Hozan Zangana was born in 1983 in Kirkuk. In 1998, at the age of fifteen, he fled Kurdistan and applied for asylum in The Netherlands. There, he studied at the esteemed art and design universities Gerrit Rietveld Academie in Amsterdam and the Design Academy in Eindhoven. After his graduation, Zangana was awarded a grant for Talent Development Creative Industries (Stimuleringsfonds).This allowed him to create his first collection of abstract objects inspired by the 7th century Kufic script. The collection, called ‘Shaping from Intuition’, was shown in Dubai, Milan
and New York.

The Haft Sin collection was acquired by the Museum Boijmans van Beuningen (Rotterdam, The Netherlands) in 2015. Consequently, Zangana was nominated for the Wallpaper Next Generation Designer of the Year award in 2017.

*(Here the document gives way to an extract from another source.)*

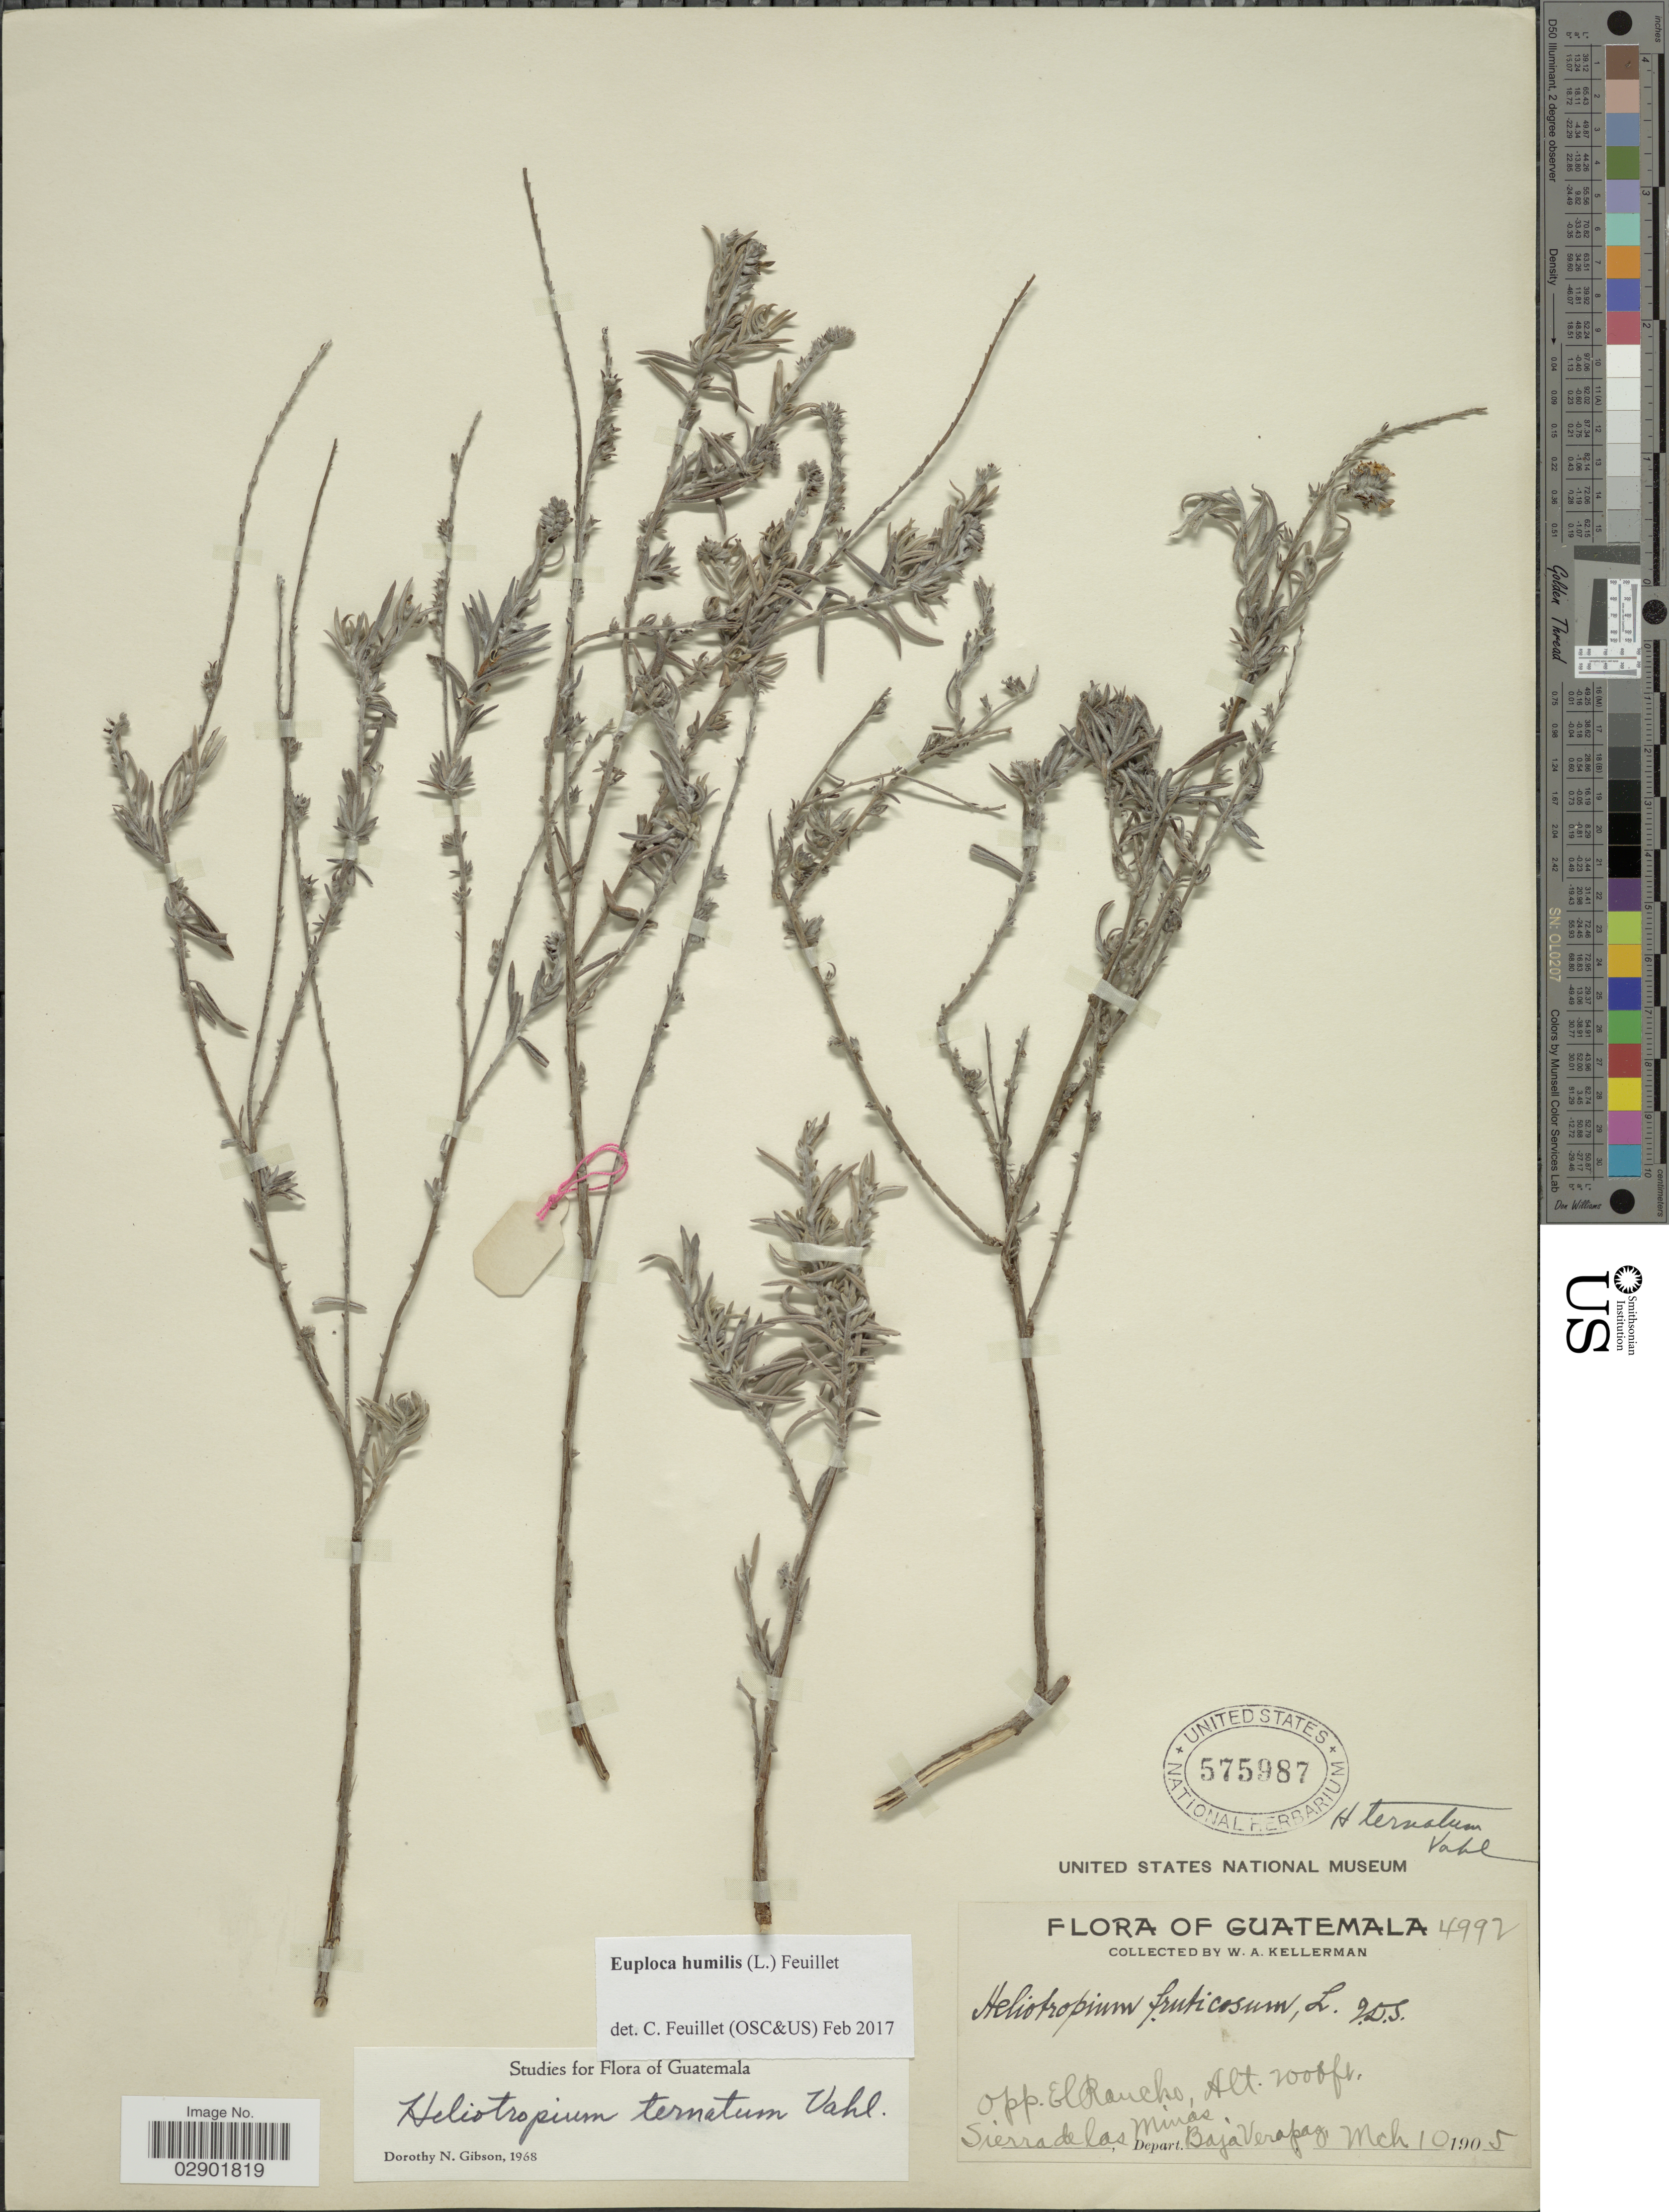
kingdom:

His most recent work, called Arbela, was conceived to reflect Zangana’s heritage-based design back to his own people and culture, and to transfer his knowledge to a new generation of Middle Eastern artists. Inspired by the ancient Citadel of Erbil, once called Arbela (from the Assyrian Arba-Ila ‘four gods’, referring to the four gates to the original citadel), the objects in this collection carry with them the memory of a cultural history that goes back 7000 years.